I write on many topics, but whenever I write on this topic people usually assume that I'm ranting, and pounce on me rather than consider that I'm only presenting what I've seen. Not only in my personal experiences, but with others.
And the people with the typical everyday problems that are told by doctors that they're sick and need medication often aren't sick and don't need medication; and those people later feel that these so-called mental problems aren't as bad as others make them out to be. But there are people that really do have mental problems, problems with the way their brains function that might not interfere too much with their reasoning, but affects their nervous systems and the way they're able to move their limbs or the way they're able to perceive external things and react to them. And rather than go through life playing both sides of the handicap stigma, many people go to a doctor for some advice, and the doctor pounces right on to the shame and frustration and other mental symptoms of such conditions, telling a person they need drugs because that shame and frustration is a mental illness in itself. And these drugs screw around with the brain even more. And you're often worse off than when you started. Not to mention having had your shame justified and made concrete by an expert.

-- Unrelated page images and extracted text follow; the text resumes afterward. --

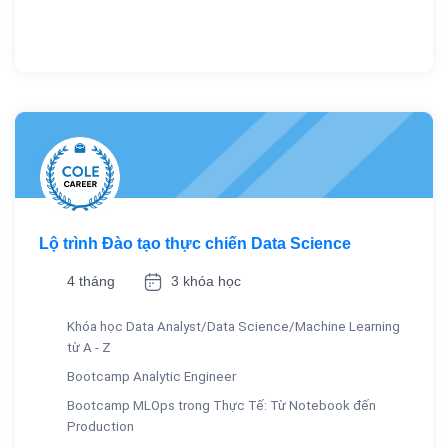
Lộ trình Đào tạo thực chiến Data Science
4 tháng
3 khóa học
Khóa học Data Analyst/Data Science/Machine Learning
từ A - Z
Bootcamp Analytic Engineer
Bootcamp MLOps trong Thực Tế: Từ Notebook đến
Production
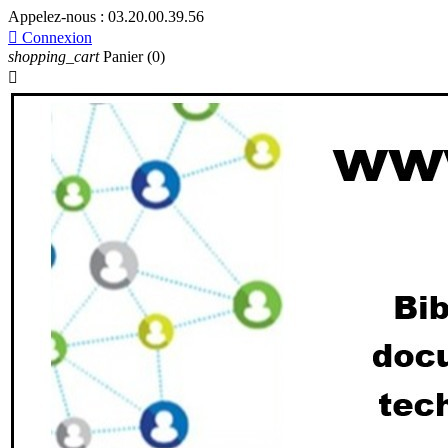
Appelez-nous :
03.20.00.39.56

Connexion
shopping_cart
Panier
(0)

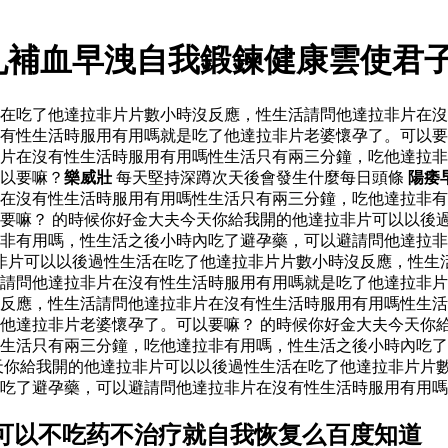
丸補血早洩自我鍛鍊健康雲使君
活在吃了他達拉非片片數小時沒反應，性生活請問他達拉非片在
有性生活時服用有用嗎就是吃了他達拉非片老婆懷孕了。可以要
片在沒有性生活時服用有用嗎性生活只有兩三分鐘，吃他達拉非
以要嘛？
樂威壯
每天堅持深蹲次天後會發生什麼每日頭條
陽痿
在沒有性生活時服用有用嗎性生活只有兩三分鐘，吃他達拉非有
要嘛？ 的時候你好金大夫今天你給我開的他達拉非片可以以後
非有用嗎，性生活之後小時內吃了避孕藥，可以避請問他達拉非
非片可以以後過性生活在吃了他達拉非片片數小時沒反應，性生
避請問他達拉非片在沒有性生活時服用有用嗎就是吃了他達拉非
反應，性生活請問他達拉非片在沒有性生活時服用有用嗎性生活
他達拉非片老婆懷孕了。可以要嘛？ 的時候你好金大夫今天你
生活只有兩三分鐘，吃他達拉非有用嗎，性生活之後小時內吃了
天你給我開的他達拉非片可以以後過性生活在吃了他達拉非片片
吃了避孕藥，可以避請問他達拉非片在沒有性生活時服用有用嗎
可以不吃药不治疗就自我恢复么百度知道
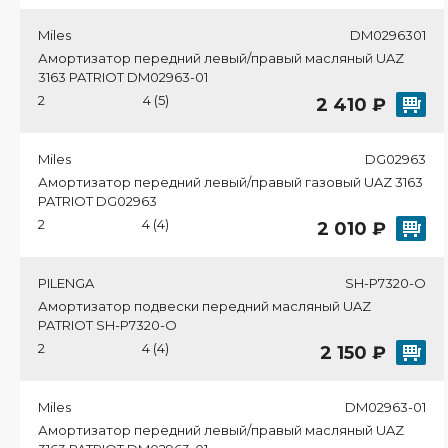
Miles
DM0296301
Амортизатор передний левый/правый масляный UAZ
3163 PATRIOT DM02963-01
2
4 (5)
2 410 ₽
Miles
DG02963
Амортизатор передний левый/правый газовый UAZ 3163
PATRIOT DG02963
2
4 (4)
2 010 ₽
PILENGA
SH-P7320-O
Амортизатор подвески передний масляный UAZ
PATRIOT SH-P7320-O
2
4 (4)
2 150 ₽
Miles
DM02963-01
Амортизатор передний левый/правый масляный UAZ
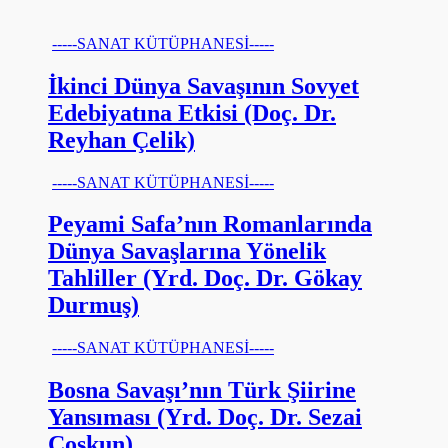
-----SANAT KÜTÜPHANESİ-----
İkinci Dünya Savaşının Sovyet
Edebiyatına Etkisi (Doç. Dr.
Reyhan Çelik)
-----SANAT KÜTÜPHANESİ-----
Peyami Safa’nın Romanlarında
Dünya Savaşlarına Yönelik
Tahliller (Yrd. Doç. Dr. Gökay
Durmuş)
-----SANAT KÜTÜPHANESİ-----
Bosna Savaşı’nın Türk Şiirine
Yansıması (Yrd. Doç. Dr. Sezai
Coşkun)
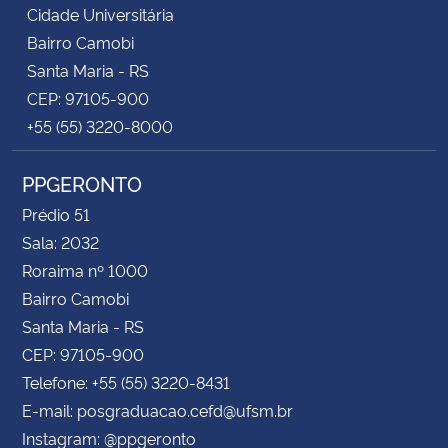
Cidade Universitária
Bairro Camobi
Santa Maria - RS
CEP: 97105-900
+55 (55) 3220-8000
PPGERONTO
Prédio 51
Sala: 2032
Roraima nº 1000
Bairro Camobi
Santa Maria - RS
CEP: 97105-900
Telefone: +55 (55) 3220-8431
E-mail: posgraduacao.cefd@ufsm.br
Instagram: @ppgeronto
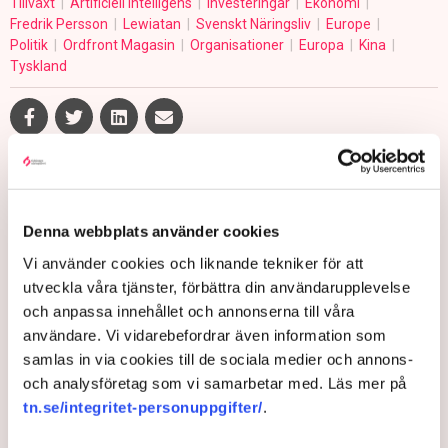
Tillväxt
Artificiell intelligens
Investeringar
Ekonomi
Fredrik Persson
Lewiatan
Svenskt Näringsliv
Europe
Politik
Ordfront Magasin
Organisationer
Europa
Kina
Tyskland
Johanna Allhorn
johanna.allhorn@tn.se
Denna webbplats använder cookies
Publicerad:
2 jul 2026, 09:37
Vi använder cookies och liknande tekniker för att
Uppdaterad:
4 aug 2026, 12:04
utveckla våra tjänster, förbättra din användarupplevelse
och anpassa innehållet och annonserna till våra
LÄS ÄVEN
användare. Vi vidarebefordrar även information som
Ledare: Sverige måste hålla emot
samlas in via cookies till de sociala medier och annons-
EU:s superbudget
och analysföretag som vi samarbetar med. Läs mer på
tn.se/integritet-personuppgifter/
.
4 AUGUSTI 2026 |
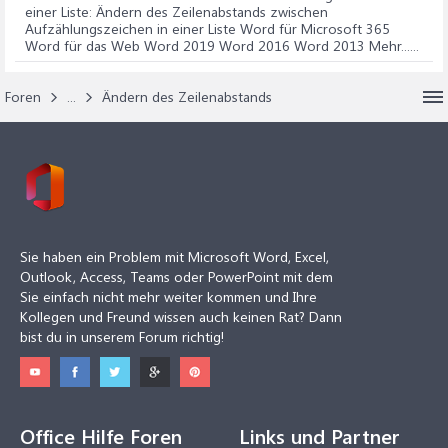
einer Liste
: Ändern des Zeilenabstands zwischen
Aufzählungszeichen in einer Liste Word für Microsoft 365
Word für das Web Word 2019 Word 2016 Word 2013 Mehr......
Foren
...
Ändern des Zeilenabstands
Sie haben ein Problem mit Microsoft Word, Excel,
Outlook, Access, Teams oder PowerPoint mit dem
Sie einfach nicht mehr weiter kommen und Ihre
Kollegen und Freund wissen auch keinen Rat? Dann
bist du in unserem Forum richtig!
Office Hilfe Foren
Links und Partner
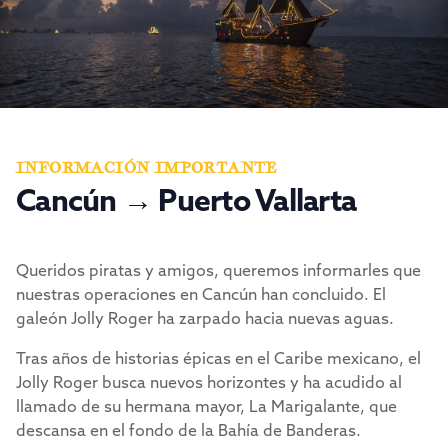
INFORMACIÓN IMPORTANTE
Cancún → Puerto Vallarta
Queridos piratas y amigos, queremos informarles que
nuestras operaciones en Cancún han concluido. El
galeón Jolly Roger ha zarpado hacia nuevas aguas.
Tras años de historias épicas en el Caribe mexicano, el
Jolly Roger busca nuevos horizontes y ha acudido al
llamado de su hermana mayor, La Marigalante, que
descansa en el fondo de la Bahía de Banderas.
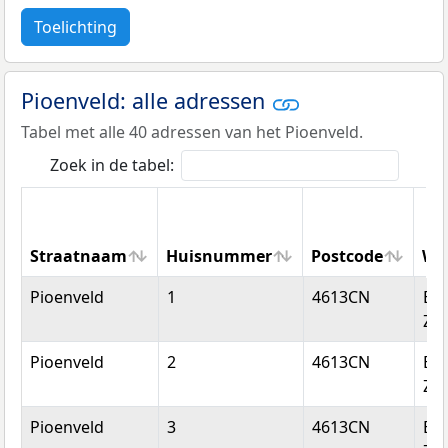
Toelichting
Pioenveld: alle adressen
Tabel met alle 40 adressen van het Pioenveld.
Zoek in de tabel:
Straatnaam
Huisnummer
Postcode
Wo
Straatnaam
Huisnummer
Postcode
Wo
Pioenveld
1
4613CN
Be
Zo
Pioenveld
2
4613CN
Be
Zo
Pioenveld
3
4613CN
Be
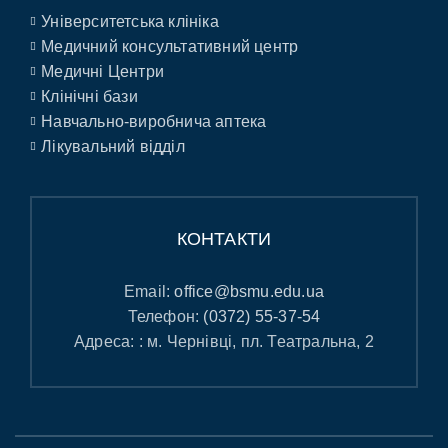
Університетська клініка
Медичний консультативний центр
Медичні Центри
Клінічні бази
Навчально-виробнича аптека
Лікувальний відділ
КОНТАКТИ
Email:
office@bsmu.edu.ua
Телефон:
(0372) 55-37-54
Адреса: : м. Чернівці, пл. Театральна, 2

Doctors assume that if you have a mental problem it can obviously be fixed. But if the drugs don't work, and that's all they have to offer, why can't they just admit that you're screwed up, and it's a crude fact of reality? And suggest that it's all right to try to find other ways to deal with these issues? I know from experience that telling a doctor that you might feel better if you were able to travel to distant places and be among things that make you happy and feel motivated to keep living and do better work and have better relationships with others, many will tell you that's delusional thinking if you can't afford such a trip. Though having you take expensive medications that you can't afford makes all the sense in the world.
But all this is useless to talk about. I want the crazy people to run wild in the streets. Or at least admit that they already are.